* **EXERCISE AIM**: Your task is to copy the lines of the data below from the line holding "hfov_deg: 73.7" through the line holding "f_number: 13", inclusive, exactly and with nothing added.

Dataset items:

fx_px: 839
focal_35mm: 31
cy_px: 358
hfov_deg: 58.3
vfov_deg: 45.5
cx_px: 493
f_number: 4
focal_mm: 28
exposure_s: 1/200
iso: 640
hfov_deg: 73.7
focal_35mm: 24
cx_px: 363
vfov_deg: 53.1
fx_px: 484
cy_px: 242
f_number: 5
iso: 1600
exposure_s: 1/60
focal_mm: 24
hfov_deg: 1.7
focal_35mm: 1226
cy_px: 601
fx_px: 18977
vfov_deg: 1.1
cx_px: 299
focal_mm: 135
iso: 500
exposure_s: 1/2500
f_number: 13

--

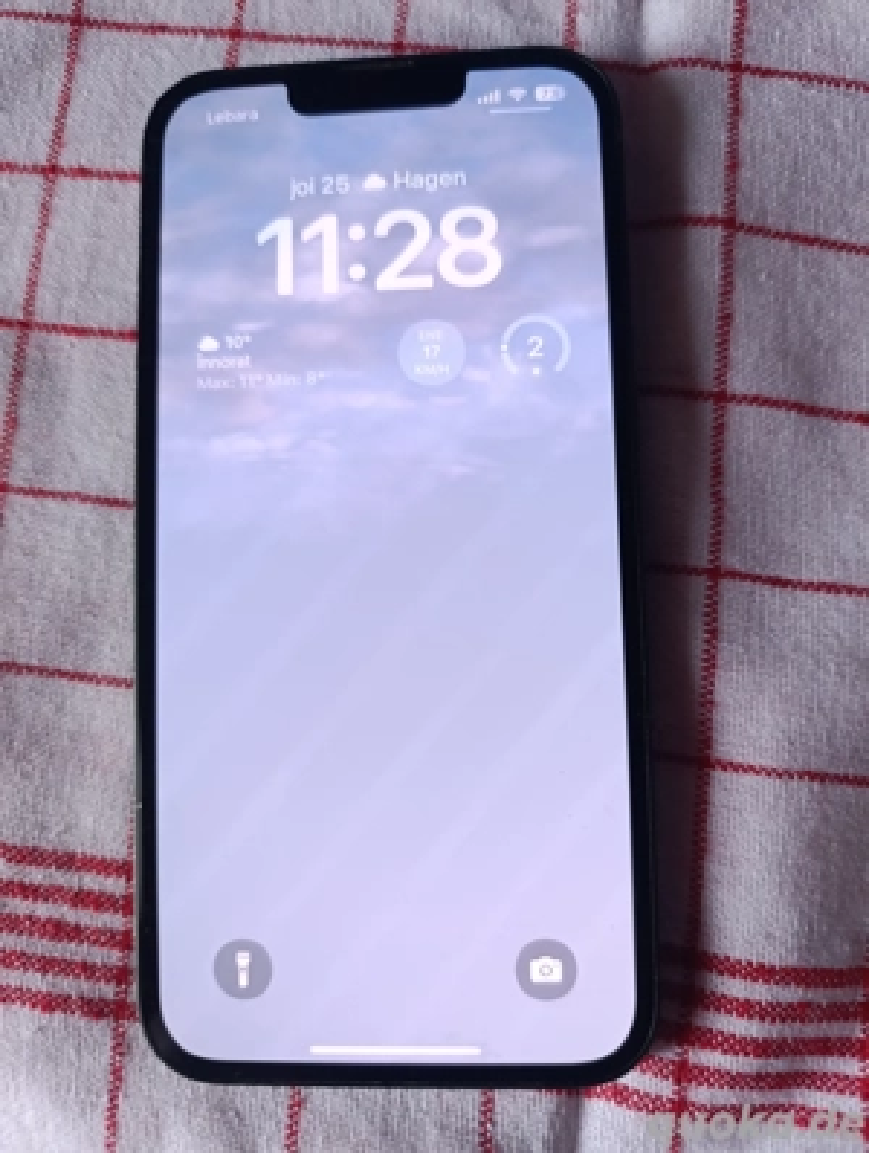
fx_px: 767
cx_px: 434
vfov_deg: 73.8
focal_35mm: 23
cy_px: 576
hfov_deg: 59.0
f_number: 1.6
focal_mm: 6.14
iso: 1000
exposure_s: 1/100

* **ANSWER SPACE**:
hfov_deg: 73.7
focal_35mm: 24
cx_px: 363
vfov_deg: 53.1
fx_px: 484
cy_px: 242
f_number: 5
iso: 1600
exposure_s: 1/60
focal_mm: 24
hfov_deg: 1.7
focal_35mm: 1226
cy_px: 601
fx_px: 18977
vfov_deg: 1.1
cx_px: 299
focal_mm: 135
iso: 500
exposure_s: 1/2500
f_number: 13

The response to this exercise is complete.